== The records ==
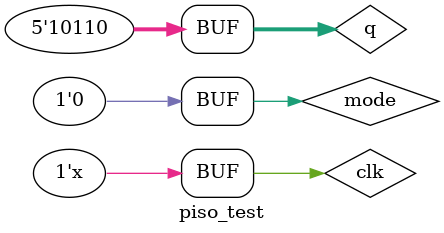
<source format=v>
module piso(qin, clk, mode, serial_output);
  input [3:0] qin;
  input clk, mode;
  output reg serial_output;
  reg [3:0] q;
  always @(posedge clk)
  begin
    if (mode) q<=qin;
    else begin
    serial_output<=q[4];
    q[4]<=q[3];
    q[3]<=q[2];
    q[2]<=q[1];
    q[1]<=q[0];
    end
  end
endmodule

module piso_test;
  reg [4:0] q;
  reg clk,mode;
  wire serial_output;
  
  piso s1(q,clk,mode,serial_output);
  
  initial
  begin
    mode =1;
    q = 5'b10110;
    clk = 0;    
    
    #20 mode =0;   
    
  end
  
  always #5 clk = ~clk;
endmodule  
      

</source>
===
• **What the task requires**:
Give the records again exactly, pictures left out.

• **Exercise solution**:
<source format=v>
module piso(qin, clk, mode, serial_output);
  input [3:0] qin;
  input clk, mode;
  output reg serial_output;
  reg [3:0] q;
  always @(posedge clk)
  begin
    if (mode) q<=qin;
    else begin
    serial_output<=q[4];
    q[4]<=q[3];
    q[3]<=q[2];
    q[2]<=q[1];
    q[1]<=q[0];
    end
  end
endmodule

module piso_test;
  reg [4:0] q;
  reg clk,mode;
  wire serial_output;
  
  piso s1(q,clk,mode,serial_output);
  
  initial
  begin
    mode =1;
    q = 5'b10110;
    clk = 0;    
    
    #20 mode =0;   
    
  end
  
  always #5 clk = ~clk;
endmodule  
      

</source>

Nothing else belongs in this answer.